L’Ordre des Médecins (Breath of Life), the first feature film directed by David Roux, takes place almost entirely in the closed world of a French hospital. Simon, played by the handsome and always convincing Jérémie Renier, is a self-assured 37-year-old pulmonologist who knows his way around the corridors.
He has obviously absorbed the cost-cutting policies of French social security (“social security” here refers to national health insurance, not retirement). In an early scene, we see him arguing against an expensive scan for a patient whose days are numbered, saying that it’s a waste of money. And he is quick to warn his younger colleagues that they must avoid personal involvement with their patients at all costs.
Both his certainties and his self-assurance begin to crumble, however, when his own mother (Marthe Keller) is admitted to the hospital with her final illness. Her arrival brings his whole family and its problems into the hospital, disturbing Simon’s carefully constructed world.
We don’t learn much about his parents’ backstory, but they seem to be a loving and normal couple. Simon’s sister Julia (Maud Wyler), who has two small children, has just decided to divorce her absent-while-present husband, but seems quite sure and positive about it.
It is Simon, so seemingly stoic, who cracks up under the pressure of the impending death of his mother. He abruptly informs his boss that he is taking a vacation, but he doesn’t leave the hospital. He spends a lot of time smoking pot in the sub-basement with his crass buddy Fred (Fred Epaud), parties hard with his colleagues (at one wild fête, the medical staff really lets loose, with numerous stripteases; apparently, this is a tradition in France), and just hangs out in the hospital.
His professional ethics also break down under the pressure of personal interest. He tries to convince the hospital’s arrogant surgeon to operate on his mother even though the surgeon knows it is futile. In a moment of desperation, Simon drags his mother out of bed and wheels her down to the lab to insist that they give her a scan, which we all know to be just as unnecessary as the one he refused to the other patient at the beginning of the film.
And his professional relationship with his beautiful protégé Agathe (Zita Hanrot) suddenly becomes less professional.
One aspect of the movie is not entirely realistic: I can’t imagine a hospital where the doctors spend so little time working as they do in this film: they seem to always be smoking dope, reading golf magazines, having sex in broom closets (is this a required cliché in every film or TV show set in a hospital?), celebrating birthdays with champagne, etc.
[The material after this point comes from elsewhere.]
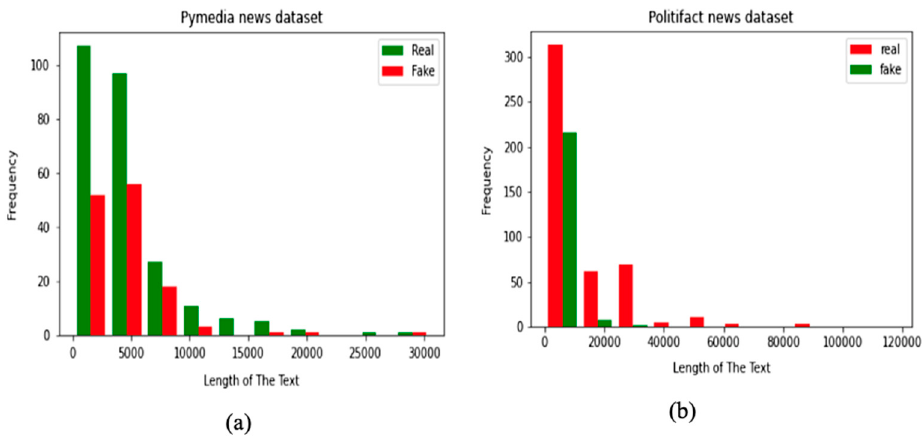
Figure 4. ( a ) Pymedia news dataset frequency distribution. ( b ) PolitiFact news dataset frequency distribution.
There is no real psychodrama here in this quiet, realistic movie, which handles even death without histrionics. It’s a small film about ordinary people leading fairly ordinary lives, dealing with the dolorous events life hands out as best they can. Maybe they are too ordinary: something is missing here that would take L’Ordre des Médecins to the next level and make it truly affecting. Unlike a surgeon’s scalpel, the film never really gets under the characters’ skin.